The last thing restaurants want is a food fight. The one emanating from Washington may be an exception, though.
The response to President Trump’s imposition of tariffs on China, Mexico and other countries has hit American agriculture hard. Casual dining chains, which typically spend between 20% and 40% of revenue on food, have been pegged as beneficiaries.
Analysts’ consensus earnings-per-share forecasts for 10 fast-casual or quick-serve chains have surged by 12% on average since December for this fiscal year, according to FactSet. Of that group, only one— The Cheesecake Factory Inc. CAKE 0.36% —has seen forecasts drop. Dine Brands Global Inc., DIN -0.63% owner of Applebee’s and IHOP, has seen the biggest boost.
Food costs probably don’t explain the gain, though. While the prices of certain foods such as meat and dairy have seen some sharp drops—cheese prices hit multiyear lows, for example—David Maloni of restaurant-supply chain specialist ArrowStream says most chains have locked in most prices. Moreover, higher transport costs probably outweigh any gains from unhedged food purchases.
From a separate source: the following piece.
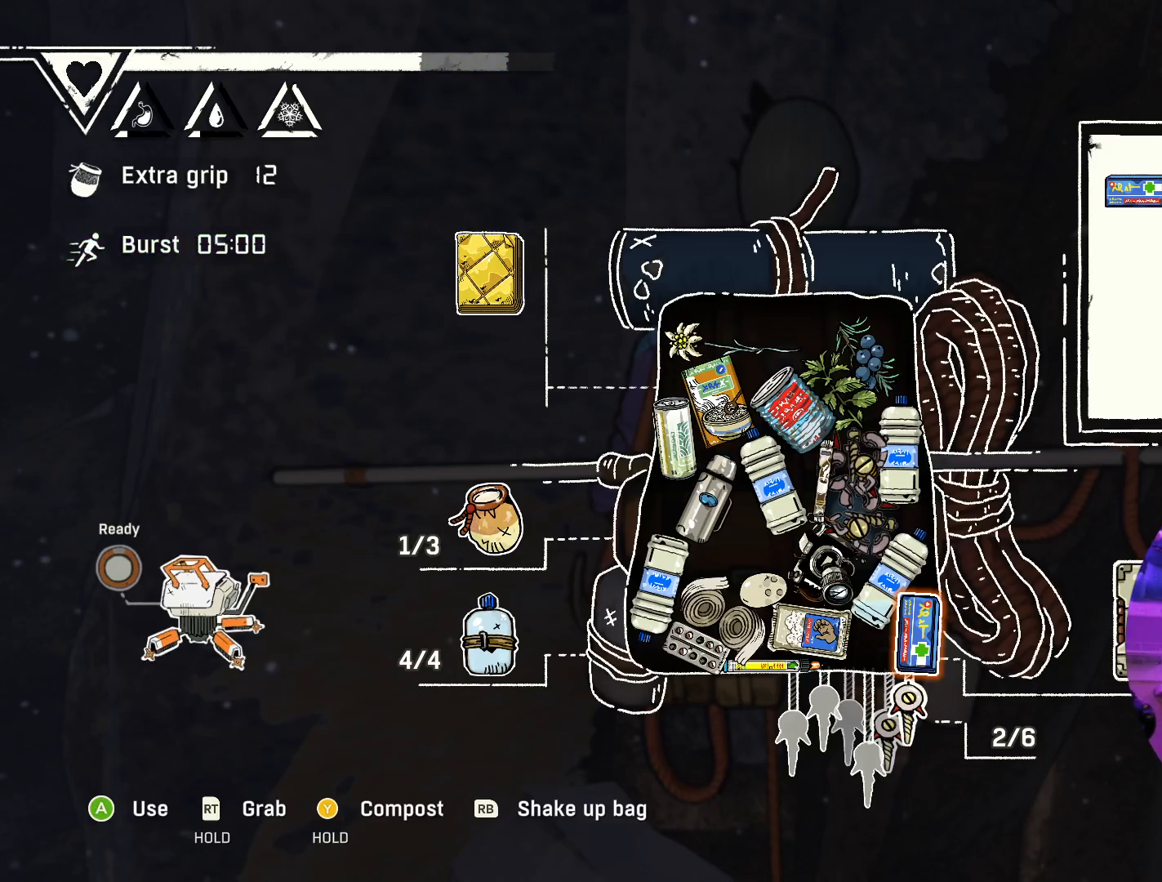
{"buttons": [], "left_stick": "center", "right_stick": "center", "events": []}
Next year, though, tariffs on crops like soybeans combined with unexpectedly bounteous harvests will ripple through the prices of most foods—including meat—that these firms buy. Restaurants rarely cut menu prices so the savings may fatten bottom lines. Analysts have boosted their expectations already.
The explanation for this year’s higher earnings expectations comes from the demand side, not costs. Government data through June show that sales at food-service establishments have risen by nearly 10% compared to a year earlier. ArrowStream estimates that about 6.8 percentage points of that is a result of higher foot traffic, either eat-in or via delivery and takeout. Tuesday’s Conference Board Inc. consumer-confidence data—the reading was the highest since October 2000—reflects Americans’ proclivity to splurge on meals away from home.
But tariffs are hurting businesses one step removed from the customer. A basket of 10 food companies with exposure to commodity prices have seen analyst earnings forecasts drop by an average of 24% so far this year for fiscal 2018. Among the worst were Sanderson Farms Inc. and Conagra Brands Inc. The only company that saw forecasts rise was Hormel Foods Corp.
As long as trade tussles don’t ding the broader economy and dissuade Americans from eating out in 2019, restaurants have a good year coming. Right now they are just busy enjoying the appetizer.